To start with, we sometimes have a requirement to allow cosign friends into Moodle so, as I mentioned before, we have a function to check whether a user is a cosign friend, and if so we access a different LDAP tree for user profile retrieval.
We also have a separate tree for our applicants, and for short-term user accounts which are provided to one or two day courses that some departments run. Again, we have corresponding functions in our plugin which detect these based on the cosign realm (again, provided in $_SERVER).
All in all, this means that we just query different parts of the tree based on the type of Cosign user.
The magic bit came about because some of these users (e.g. Applicants) migrate from being in one tree to another (our standard user accounts). We needed to be able to detect this, and update their user profile accordingly. Thankfully, our identity system (I wouldn't go so far as to call it an IDM and it's entirely custom-written and hooks into all sorts of areas of other software) ties all of these accounts together inside a single user record. It has the facility to present these to LDAP with all relevant details as the relevant user accounts in the relevant trees. Thusly, a single person may have as many accounts as they like. Helpfully, it adds a custom LDAP attribute to help us to tie them all together. The ownerCID field will be the same for each of these users. We store that CID field against a Moodle user id in a separate table (auth_cosign_cid_mapping). That means that when a user logs in, we retrieve their ownerCID, look for it in that table, retrieve the user account details associated with that particular mapping, and in the loginpage_hook(), we set the username to the username against this record. We do this with a function called get_canonical_user() (or something like that - this is from memory). Wherever we get a username from cosign, we now call get_canonical_user() and use the username field that it returns instead of the account that the user was authenticated against. This means that whichever account they authenticate against, as long as the CID matches, they can log in with.
This does have some limitations - you cannot merge accounts so you need to make sure that they're all valid; and it has the effect of preventing login if the username and CID do not match for a username in use in Moodle. We actually see this as a feature funnily enough - we re-use our usernames a year after a user has been removed (which is 9 months after they leave the institution). As a result, we need to make sure that we soft delete old users so that their usernames can be reused without risk of data breach. This provides us with an additional backstop to make sure we don't hit that kind of issue.
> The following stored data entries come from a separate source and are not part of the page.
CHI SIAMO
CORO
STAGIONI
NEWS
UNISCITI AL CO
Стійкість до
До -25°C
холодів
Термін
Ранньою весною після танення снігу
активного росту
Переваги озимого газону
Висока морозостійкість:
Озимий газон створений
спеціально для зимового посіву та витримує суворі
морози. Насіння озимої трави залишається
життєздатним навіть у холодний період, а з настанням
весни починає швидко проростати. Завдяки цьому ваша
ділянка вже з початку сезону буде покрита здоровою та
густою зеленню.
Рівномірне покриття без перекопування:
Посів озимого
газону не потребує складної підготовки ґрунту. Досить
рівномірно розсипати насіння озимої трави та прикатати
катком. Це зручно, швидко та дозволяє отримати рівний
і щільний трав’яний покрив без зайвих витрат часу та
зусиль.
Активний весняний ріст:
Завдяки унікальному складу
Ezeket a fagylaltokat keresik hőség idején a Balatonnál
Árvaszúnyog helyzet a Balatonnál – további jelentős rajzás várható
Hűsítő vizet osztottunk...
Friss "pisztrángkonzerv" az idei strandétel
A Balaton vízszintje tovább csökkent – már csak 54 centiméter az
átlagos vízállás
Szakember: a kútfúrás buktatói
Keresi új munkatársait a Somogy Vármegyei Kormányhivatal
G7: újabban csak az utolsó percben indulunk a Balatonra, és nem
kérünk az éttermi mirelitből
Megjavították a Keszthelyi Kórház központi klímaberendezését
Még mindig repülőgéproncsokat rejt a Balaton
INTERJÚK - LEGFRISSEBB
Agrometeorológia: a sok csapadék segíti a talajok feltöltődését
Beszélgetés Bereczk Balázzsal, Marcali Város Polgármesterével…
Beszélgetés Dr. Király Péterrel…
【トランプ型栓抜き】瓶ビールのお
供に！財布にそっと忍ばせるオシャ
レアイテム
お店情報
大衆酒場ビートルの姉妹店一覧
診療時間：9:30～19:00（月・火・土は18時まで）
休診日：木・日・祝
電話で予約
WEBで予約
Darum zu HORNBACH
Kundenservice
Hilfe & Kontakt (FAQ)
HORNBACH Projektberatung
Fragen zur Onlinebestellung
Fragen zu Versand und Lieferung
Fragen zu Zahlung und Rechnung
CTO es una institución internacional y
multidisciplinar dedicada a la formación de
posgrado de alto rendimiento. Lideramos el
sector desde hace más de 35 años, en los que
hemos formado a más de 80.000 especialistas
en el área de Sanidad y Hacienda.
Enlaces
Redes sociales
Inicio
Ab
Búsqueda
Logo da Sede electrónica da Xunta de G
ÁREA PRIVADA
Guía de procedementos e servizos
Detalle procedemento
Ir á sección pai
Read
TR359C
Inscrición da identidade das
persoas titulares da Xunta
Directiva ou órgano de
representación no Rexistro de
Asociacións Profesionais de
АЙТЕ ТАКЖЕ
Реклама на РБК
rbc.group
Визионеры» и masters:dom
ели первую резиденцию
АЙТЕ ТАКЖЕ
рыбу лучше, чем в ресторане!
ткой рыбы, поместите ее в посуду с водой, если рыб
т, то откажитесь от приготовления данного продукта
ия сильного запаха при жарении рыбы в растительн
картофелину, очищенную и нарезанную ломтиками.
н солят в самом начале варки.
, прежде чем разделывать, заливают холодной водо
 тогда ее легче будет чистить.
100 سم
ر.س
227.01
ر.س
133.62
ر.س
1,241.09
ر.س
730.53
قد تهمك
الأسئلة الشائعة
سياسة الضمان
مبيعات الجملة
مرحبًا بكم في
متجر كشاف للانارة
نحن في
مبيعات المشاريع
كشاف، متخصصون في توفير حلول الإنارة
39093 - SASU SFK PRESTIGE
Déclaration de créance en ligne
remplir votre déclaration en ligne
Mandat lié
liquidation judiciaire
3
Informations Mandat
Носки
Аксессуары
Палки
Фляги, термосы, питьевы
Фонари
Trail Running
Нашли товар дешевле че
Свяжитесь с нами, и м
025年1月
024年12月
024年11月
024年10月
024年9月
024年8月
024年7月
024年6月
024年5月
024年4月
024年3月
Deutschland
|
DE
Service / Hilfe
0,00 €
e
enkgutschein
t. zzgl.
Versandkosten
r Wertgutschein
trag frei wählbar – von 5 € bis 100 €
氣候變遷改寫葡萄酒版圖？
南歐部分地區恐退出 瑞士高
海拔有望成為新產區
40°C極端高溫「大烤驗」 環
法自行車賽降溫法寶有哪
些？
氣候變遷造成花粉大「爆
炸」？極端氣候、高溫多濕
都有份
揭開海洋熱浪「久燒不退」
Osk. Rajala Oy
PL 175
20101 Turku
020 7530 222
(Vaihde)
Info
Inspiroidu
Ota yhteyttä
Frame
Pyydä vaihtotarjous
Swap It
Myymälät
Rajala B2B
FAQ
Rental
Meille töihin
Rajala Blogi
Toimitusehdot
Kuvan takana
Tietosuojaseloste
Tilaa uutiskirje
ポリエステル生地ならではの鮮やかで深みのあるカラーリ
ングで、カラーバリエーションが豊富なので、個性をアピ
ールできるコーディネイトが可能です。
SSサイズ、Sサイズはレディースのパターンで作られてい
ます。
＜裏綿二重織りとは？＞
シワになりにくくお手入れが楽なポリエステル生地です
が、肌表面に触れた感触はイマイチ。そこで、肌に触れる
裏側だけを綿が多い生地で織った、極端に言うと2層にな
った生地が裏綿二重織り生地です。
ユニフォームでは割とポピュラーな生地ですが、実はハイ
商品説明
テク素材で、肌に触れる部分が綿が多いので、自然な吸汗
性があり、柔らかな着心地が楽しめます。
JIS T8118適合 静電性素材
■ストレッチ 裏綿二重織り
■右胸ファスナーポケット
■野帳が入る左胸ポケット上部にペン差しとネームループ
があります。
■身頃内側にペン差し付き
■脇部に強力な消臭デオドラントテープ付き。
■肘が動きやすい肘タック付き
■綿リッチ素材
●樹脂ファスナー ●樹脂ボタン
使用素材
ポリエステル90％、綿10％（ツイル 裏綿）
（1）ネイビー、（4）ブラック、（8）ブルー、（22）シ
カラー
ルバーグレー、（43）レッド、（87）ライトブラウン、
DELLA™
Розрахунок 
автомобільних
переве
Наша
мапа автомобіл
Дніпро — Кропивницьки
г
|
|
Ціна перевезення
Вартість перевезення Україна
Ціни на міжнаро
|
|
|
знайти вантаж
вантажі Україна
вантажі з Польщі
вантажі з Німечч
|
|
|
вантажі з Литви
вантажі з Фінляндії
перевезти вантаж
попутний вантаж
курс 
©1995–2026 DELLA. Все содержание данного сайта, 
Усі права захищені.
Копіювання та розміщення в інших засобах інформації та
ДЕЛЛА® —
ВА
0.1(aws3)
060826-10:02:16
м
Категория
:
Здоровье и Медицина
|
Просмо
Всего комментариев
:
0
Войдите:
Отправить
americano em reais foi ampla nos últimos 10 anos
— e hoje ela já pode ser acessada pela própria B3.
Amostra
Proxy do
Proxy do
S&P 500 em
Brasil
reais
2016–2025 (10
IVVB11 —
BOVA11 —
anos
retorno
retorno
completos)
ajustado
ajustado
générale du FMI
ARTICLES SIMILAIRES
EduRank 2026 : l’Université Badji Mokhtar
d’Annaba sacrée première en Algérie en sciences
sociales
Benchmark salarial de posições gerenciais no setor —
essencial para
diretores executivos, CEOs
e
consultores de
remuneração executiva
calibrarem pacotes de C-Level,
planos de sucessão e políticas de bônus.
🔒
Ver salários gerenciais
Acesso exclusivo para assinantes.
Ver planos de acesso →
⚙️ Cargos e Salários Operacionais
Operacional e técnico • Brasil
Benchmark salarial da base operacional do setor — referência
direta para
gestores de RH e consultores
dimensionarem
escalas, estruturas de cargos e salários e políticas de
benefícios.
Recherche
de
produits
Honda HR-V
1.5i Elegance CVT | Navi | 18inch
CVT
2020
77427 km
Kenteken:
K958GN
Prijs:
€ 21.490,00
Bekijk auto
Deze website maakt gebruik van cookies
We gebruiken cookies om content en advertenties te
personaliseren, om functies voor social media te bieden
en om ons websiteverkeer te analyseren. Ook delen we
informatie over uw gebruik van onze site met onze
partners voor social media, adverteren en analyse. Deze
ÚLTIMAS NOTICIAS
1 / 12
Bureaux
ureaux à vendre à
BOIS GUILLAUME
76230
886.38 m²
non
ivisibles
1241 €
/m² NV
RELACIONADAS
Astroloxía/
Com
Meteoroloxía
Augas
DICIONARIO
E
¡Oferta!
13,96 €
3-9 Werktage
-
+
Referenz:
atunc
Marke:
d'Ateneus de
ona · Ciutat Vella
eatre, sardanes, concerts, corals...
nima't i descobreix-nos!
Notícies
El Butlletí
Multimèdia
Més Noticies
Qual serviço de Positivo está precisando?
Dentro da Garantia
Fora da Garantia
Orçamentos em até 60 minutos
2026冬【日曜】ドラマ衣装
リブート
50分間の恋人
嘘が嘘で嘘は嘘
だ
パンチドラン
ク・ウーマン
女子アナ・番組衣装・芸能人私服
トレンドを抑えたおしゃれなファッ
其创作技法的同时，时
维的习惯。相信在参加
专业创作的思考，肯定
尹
The CID matching also means that we run a CLI sync script (similar in nature to the LDAP script found in auth/ldap/cli). This fills Moodle with all of the users in our main LDAP tree, as well as all of those in one of our other trees but not those cosign friend accounts. This isn't strictly necessary, but it does mean that all valid user accounts are available to be used by staff when they want to enrol a user. This is also where we handle account deletion (soft delete), account restoration (if a user comes back several years later and is given a user account, all of their previous data is restored to them), account renames (usernames can change), account migrations (a user changes tree for some reason), and the like.
We only do a soft delete because the idea of removing data scares the bejesus out of me. A full user_delete() also removes a lot of other data. IIRC it removes things like grades and enrolments. Quite frankly, I'd really rather this didn't happen from a cron job. So we set the user deleted field, rename the user as user_delete() would, and can the e-mail address in the same way too. The user account is 'deleted', but the data associated with it is not.
So yeah, in a nut-shell, that's what we do. I'll see whether I'm allowed to release our plugin. It may be that we can release an older version without the user identity tomfoolery. As I say, some of the changes we've made have made it very specific to our setup.